Сёстры посмотрели друг на друга.
– Жалеешь, что упустила?
– Нет! Господи! Нет, Аничка… На себя удивляюсь… прямо в голове помутилось…
– Ну и хорошо, что не поймала. Что бы с ней делать-то… разве ты бы?..
– Нет! – Юлька замотала головой. – Нет… Даже не представляю.
– Ну, я бы тоже не могла, – решительно заключила Аня. – Ну и нечего попусту переживать. Всё к лучшему. Сейчас вскипит, надо девочкам поесть сварить… Знаешь, а мне сегодня у Сытного рынка песок за манную крупу всучили.
– Песок? Куда же ты смотрела? Как это всучили?
– Да так. Женщина показалась приличной. Восемьдесят рублей просила. В парадную завела, кулёк свой раскрыла. Я даже пальцем на язык попробовала. Вообразила уже манную кашу – беленькую, как до войны, аж слюну сглотнула. На неделю, думала, растянем, девчонкам счастье будет. А дома открываю – сверху и правда манная была, тонким слоем, а под ней опилки и песок для веса. Счастье, что не высыпала разом, а развернула – всё слоями осталось. Песок отделила, опилки в воде всплыли…
– Надула… вот мерзавка… В милицию заявила?
– Угу, сейчас. Скажут, участие в спекуляции. Пусть уж пан Бог её, бесстыжую, накажет за подлость… Ну да ладно. Вместо каши похлёбку сделаю, суп пожиже. А деньги что – кому они сейчас нужны.

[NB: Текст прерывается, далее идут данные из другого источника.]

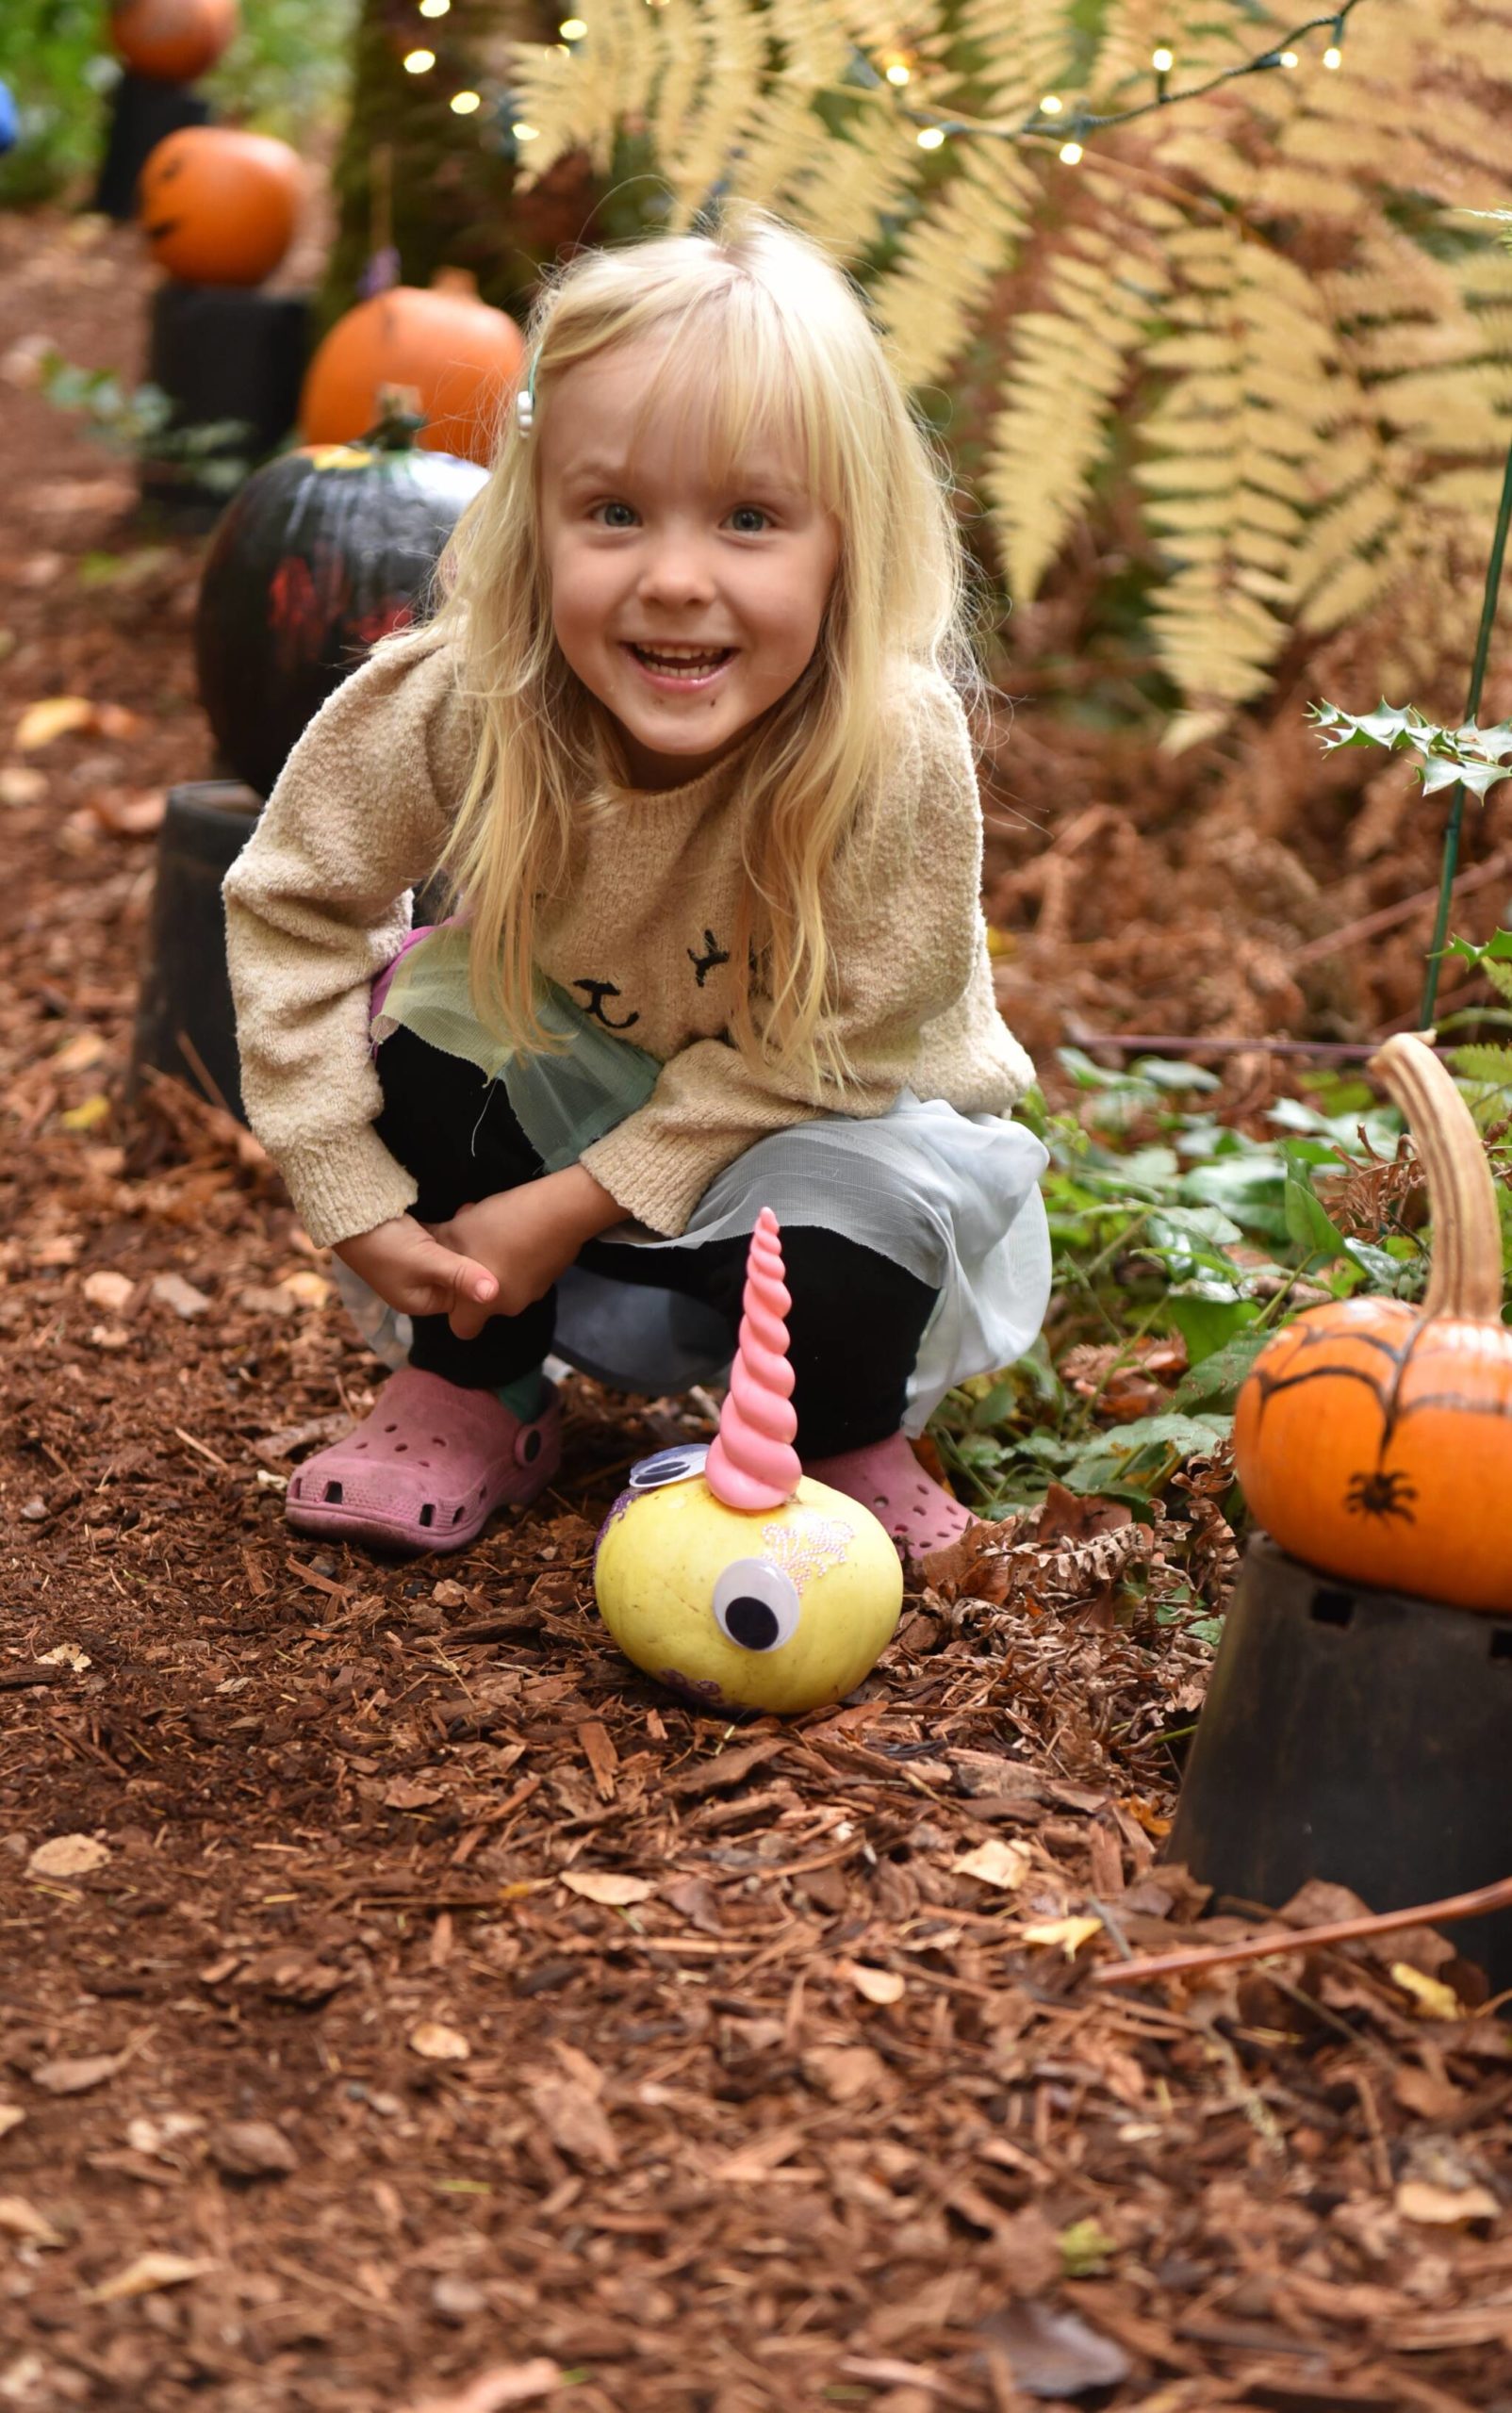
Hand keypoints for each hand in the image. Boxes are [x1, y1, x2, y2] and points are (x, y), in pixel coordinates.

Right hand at [334, 1212, 500, 1325]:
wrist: (350, 1213)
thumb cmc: (385, 1245)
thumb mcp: (427, 1262)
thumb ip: (461, 1276)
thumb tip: (494, 1294)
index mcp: (419, 1301)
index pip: (461, 1299)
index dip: (481, 1282)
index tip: (502, 1260)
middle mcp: (418, 1284)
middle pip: (457, 1277)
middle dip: (475, 1258)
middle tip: (497, 1240)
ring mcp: (416, 1261)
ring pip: (451, 1255)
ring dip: (466, 1240)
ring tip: (486, 1224)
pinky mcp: (414, 1239)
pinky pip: (442, 1238)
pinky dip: (454, 1227)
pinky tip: (467, 1210)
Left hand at [430, 1165, 624, 1336]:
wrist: (562, 1212)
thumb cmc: (502, 1226)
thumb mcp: (459, 1230)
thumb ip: (438, 1243)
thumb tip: (424, 1242)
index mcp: (482, 1304)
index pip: (462, 1329)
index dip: (456, 1312)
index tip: (454, 1288)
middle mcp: (509, 1307)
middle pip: (486, 1305)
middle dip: (477, 1281)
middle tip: (474, 1250)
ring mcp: (534, 1293)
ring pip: (508, 1287)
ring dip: (499, 1266)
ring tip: (498, 1234)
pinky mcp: (551, 1276)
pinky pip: (527, 1274)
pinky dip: (520, 1258)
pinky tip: (520, 1232)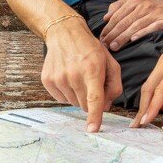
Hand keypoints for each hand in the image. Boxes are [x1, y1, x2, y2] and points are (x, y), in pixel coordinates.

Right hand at [40, 17, 121, 131]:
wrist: (64, 33)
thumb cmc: (91, 49)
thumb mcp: (110, 62)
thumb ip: (114, 86)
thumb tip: (106, 106)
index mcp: (92, 70)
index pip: (94, 98)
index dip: (94, 116)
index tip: (93, 130)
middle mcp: (73, 75)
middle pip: (85, 105)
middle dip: (91, 100)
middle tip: (91, 83)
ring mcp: (58, 78)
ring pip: (73, 103)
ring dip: (79, 96)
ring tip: (79, 77)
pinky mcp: (47, 80)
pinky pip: (61, 99)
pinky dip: (67, 93)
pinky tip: (68, 78)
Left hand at [99, 0, 162, 50]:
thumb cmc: (150, 9)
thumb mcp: (135, 3)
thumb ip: (119, 7)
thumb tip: (106, 17)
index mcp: (135, 0)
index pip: (118, 15)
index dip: (108, 27)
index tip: (101, 39)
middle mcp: (145, 5)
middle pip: (125, 21)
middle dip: (113, 34)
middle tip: (105, 45)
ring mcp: (156, 12)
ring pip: (136, 25)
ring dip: (124, 36)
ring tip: (115, 46)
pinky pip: (152, 27)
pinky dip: (142, 33)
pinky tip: (133, 40)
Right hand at [131, 16, 162, 126]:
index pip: (161, 90)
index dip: (152, 107)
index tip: (145, 121)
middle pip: (148, 88)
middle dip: (142, 108)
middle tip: (136, 125)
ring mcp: (162, 61)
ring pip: (148, 84)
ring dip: (145, 101)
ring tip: (144, 117)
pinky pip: (154, 79)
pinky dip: (152, 92)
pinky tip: (157, 102)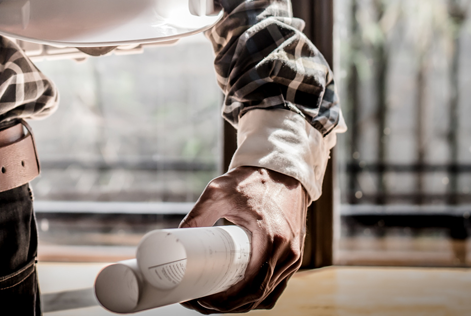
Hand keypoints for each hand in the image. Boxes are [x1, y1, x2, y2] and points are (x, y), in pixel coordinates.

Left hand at [178, 166, 308, 312]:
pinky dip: (256, 295)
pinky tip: (236, 295)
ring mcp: (294, 257)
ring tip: (213, 299)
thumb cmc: (254, 179)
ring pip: (267, 295)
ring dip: (241, 303)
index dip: (225, 302)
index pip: (250, 288)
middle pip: (257, 297)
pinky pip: (276, 286)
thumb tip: (176, 239)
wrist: (284, 169)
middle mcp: (288, 253)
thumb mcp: (219, 192)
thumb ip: (197, 214)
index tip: (202, 301)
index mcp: (272, 239)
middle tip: (200, 302)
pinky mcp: (294, 255)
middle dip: (227, 306)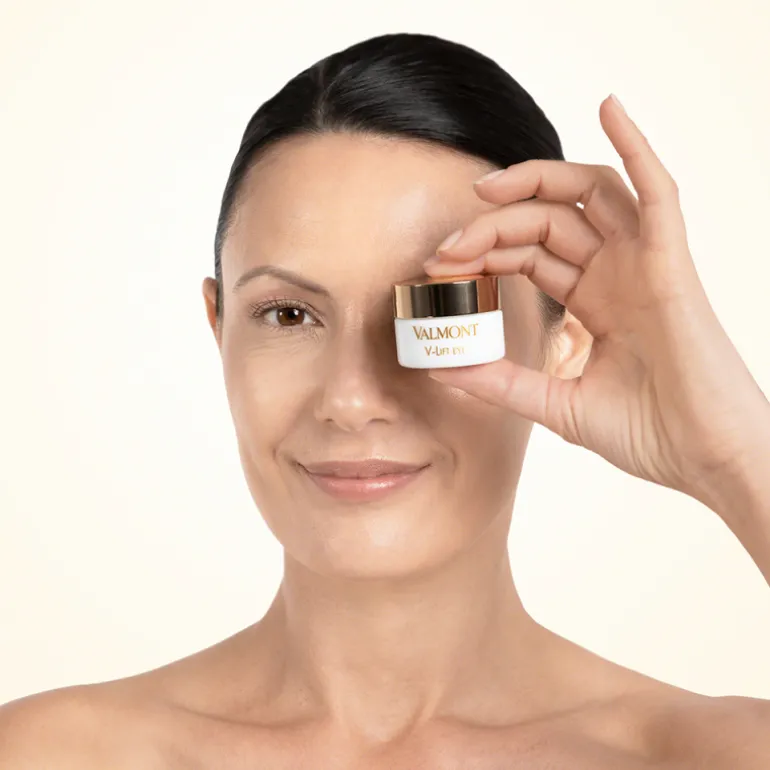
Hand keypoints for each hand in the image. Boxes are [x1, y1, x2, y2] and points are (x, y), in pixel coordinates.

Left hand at [424, 94, 769, 505]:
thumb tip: (444, 368)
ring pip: (590, 195)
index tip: (439, 267)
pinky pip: (658, 191)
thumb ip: (502, 381)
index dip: (483, 254)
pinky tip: (608, 108)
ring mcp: (645, 265)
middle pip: (547, 222)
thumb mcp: (557, 405)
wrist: (705, 460)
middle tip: (445, 247)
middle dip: (491, 227)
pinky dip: (636, 146)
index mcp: (594, 303)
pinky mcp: (672, 265)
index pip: (529, 257)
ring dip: (537, 181)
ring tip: (487, 188)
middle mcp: (618, 275)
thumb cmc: (649, 434)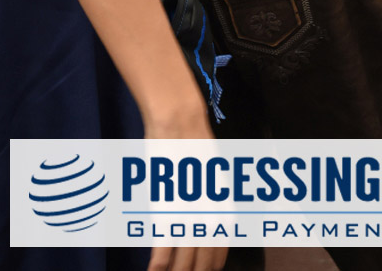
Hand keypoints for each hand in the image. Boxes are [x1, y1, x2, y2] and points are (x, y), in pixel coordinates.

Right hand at [144, 101, 225, 270]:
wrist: (181, 126)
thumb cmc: (195, 147)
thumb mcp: (215, 177)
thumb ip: (214, 202)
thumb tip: (210, 218)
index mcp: (223, 212)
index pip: (219, 255)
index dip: (210, 269)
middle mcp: (210, 221)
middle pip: (202, 265)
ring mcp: (188, 218)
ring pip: (183, 264)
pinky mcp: (167, 214)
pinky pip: (163, 252)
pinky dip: (158, 268)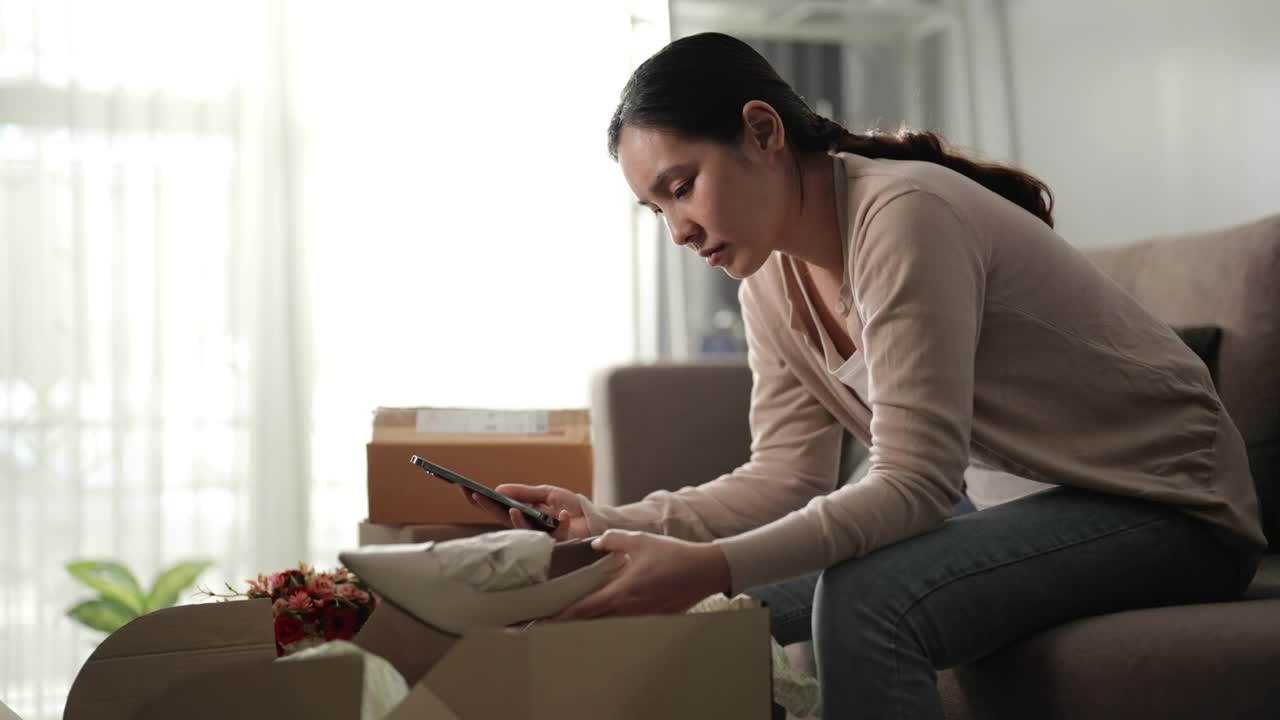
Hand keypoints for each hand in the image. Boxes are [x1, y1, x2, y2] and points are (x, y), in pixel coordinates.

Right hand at [459, 483, 591, 540]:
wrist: (594, 519)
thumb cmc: (570, 505)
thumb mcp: (546, 493)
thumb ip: (524, 492)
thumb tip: (499, 488)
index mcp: (522, 512)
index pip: (496, 506)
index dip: (480, 499)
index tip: (464, 487)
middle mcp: (527, 526)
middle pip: (501, 517)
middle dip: (487, 506)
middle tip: (475, 494)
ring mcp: (540, 536)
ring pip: (523, 531)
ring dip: (518, 520)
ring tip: (512, 508)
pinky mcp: (559, 542)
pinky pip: (557, 533)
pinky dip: (562, 522)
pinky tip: (564, 514)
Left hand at [548, 530, 730, 621]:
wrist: (705, 570)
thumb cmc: (674, 555)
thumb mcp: (640, 541)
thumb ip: (614, 540)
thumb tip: (596, 543)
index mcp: (622, 592)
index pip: (585, 609)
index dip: (564, 615)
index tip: (547, 619)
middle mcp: (630, 608)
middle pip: (594, 619)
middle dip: (573, 619)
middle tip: (554, 618)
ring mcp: (642, 615)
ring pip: (610, 620)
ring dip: (593, 618)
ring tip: (577, 613)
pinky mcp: (654, 615)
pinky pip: (627, 618)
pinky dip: (614, 615)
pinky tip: (612, 605)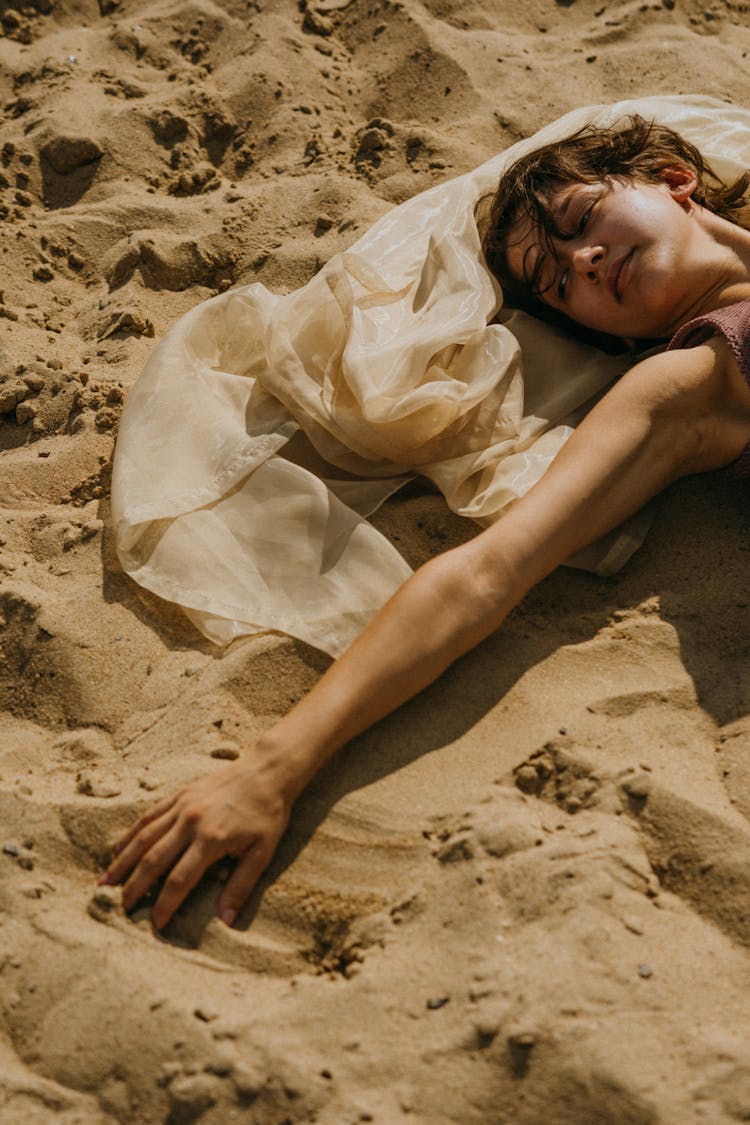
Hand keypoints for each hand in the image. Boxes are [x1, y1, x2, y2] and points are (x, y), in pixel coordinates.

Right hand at [99, 752, 292, 929]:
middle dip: (134, 888)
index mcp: (211, 839)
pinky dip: (130, 834)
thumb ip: (241, 886)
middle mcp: (190, 822)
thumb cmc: (267, 814)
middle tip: (119, 909)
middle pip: (153, 860)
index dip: (165, 905)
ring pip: (143, 837)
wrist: (267, 771)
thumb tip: (225, 920)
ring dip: (123, 862)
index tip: (155, 925)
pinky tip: (118, 850)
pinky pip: (148, 817)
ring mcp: (181, 806)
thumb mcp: (263, 852)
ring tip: (104, 884)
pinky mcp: (178, 795)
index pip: (179, 880)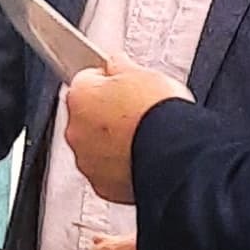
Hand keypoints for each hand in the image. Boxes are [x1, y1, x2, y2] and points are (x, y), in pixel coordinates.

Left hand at [62, 58, 191, 204]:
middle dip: (108, 115)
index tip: (124, 85)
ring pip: (96, 148)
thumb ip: (121, 66)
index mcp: (80, 96)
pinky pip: (109, 172)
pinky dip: (121, 166)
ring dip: (113, 142)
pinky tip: (142, 156)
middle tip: (137, 112)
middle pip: (87, 117)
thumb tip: (116, 63)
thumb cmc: (157, 113)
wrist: (173, 154)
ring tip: (143, 136)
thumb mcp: (143, 73)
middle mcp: (76, 131)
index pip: (86, 80)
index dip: (109, 81)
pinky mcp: (102, 186)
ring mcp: (87, 161)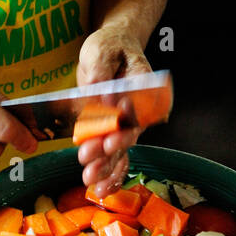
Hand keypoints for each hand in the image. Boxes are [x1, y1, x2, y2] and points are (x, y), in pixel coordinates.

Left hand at [74, 27, 150, 192]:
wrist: (112, 49)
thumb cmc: (110, 46)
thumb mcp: (101, 51)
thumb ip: (102, 74)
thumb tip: (104, 96)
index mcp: (145, 87)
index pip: (138, 109)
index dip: (125, 126)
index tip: (111, 138)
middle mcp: (141, 108)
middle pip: (129, 134)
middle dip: (109, 150)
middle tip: (90, 159)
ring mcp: (128, 122)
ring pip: (121, 149)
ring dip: (106, 166)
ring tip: (90, 179)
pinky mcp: (115, 130)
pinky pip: (116, 155)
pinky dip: (108, 172)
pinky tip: (99, 189)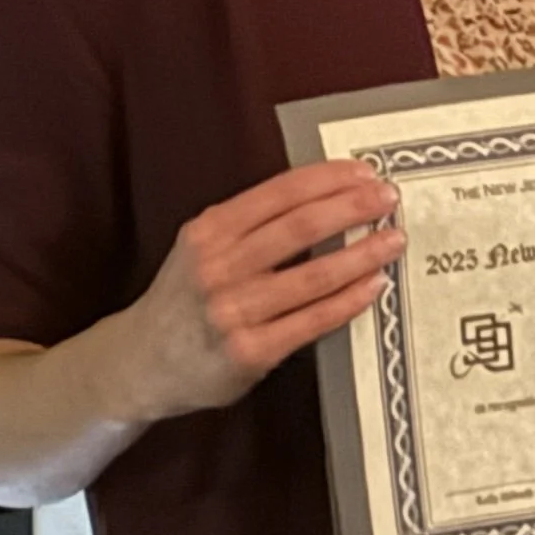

– Аничка, – спохватилась Юлька, – а я же тебе тут принесла кое-что, смотри, – она пошарила в карманах, извлекая кулёчки серой бумаги. – У нас есть знакомая фармацевт, выменяла у неё на хлеб. Это таблеточки сладкие, но на крайний случай, Аничка, когда сознание теряется. С витаминками. Даже половинками можно, поняла? Поможет быстро. Вот пакет ещё, травки сушёные, это как чай хорошо. И ещё вот хлеба, сколько получилось…
– Ох… хлеб?! Матка бозка… хлеб… Спасибо, Юлька… Как же вы с Аликом, Яша?
– Аничка, какая я дура! Я же главное не сказала, мелю всякую ерунду… как в тумане. Аничка, вот что, слушай, – Юлька села прямее, её тёмно-карие глаза тревожно засверкали на сухом пергаменте лица. – Яша мой – едет. На фронт. Мы с Аликом – в эвакуацию, вместе со всеми Уманскими – родители Яшины, сестра с сыном, дедушка… Яша всё устроил. Завтра отправление самолётом. Я уже карточки получила и предписание.
Аня бросила возиться с кастрюлей, опустилась на диван. Это новость так новость… Отозвалась медленным эхом:
– На фронт… эвакуация… Так. А куда?
– Конечным пунктом указан Барнаул, а как уж там будет…
– Барнаул? Матка бозка… где это, что это?
– Город… ну, в общем, далеко, Аничка… очень. Я тоже не знаю, Яша мне по старой дореволюционной карте показывал. Географию я всегда плохо знала. Где-то в Сибири, река Обь. Алтай.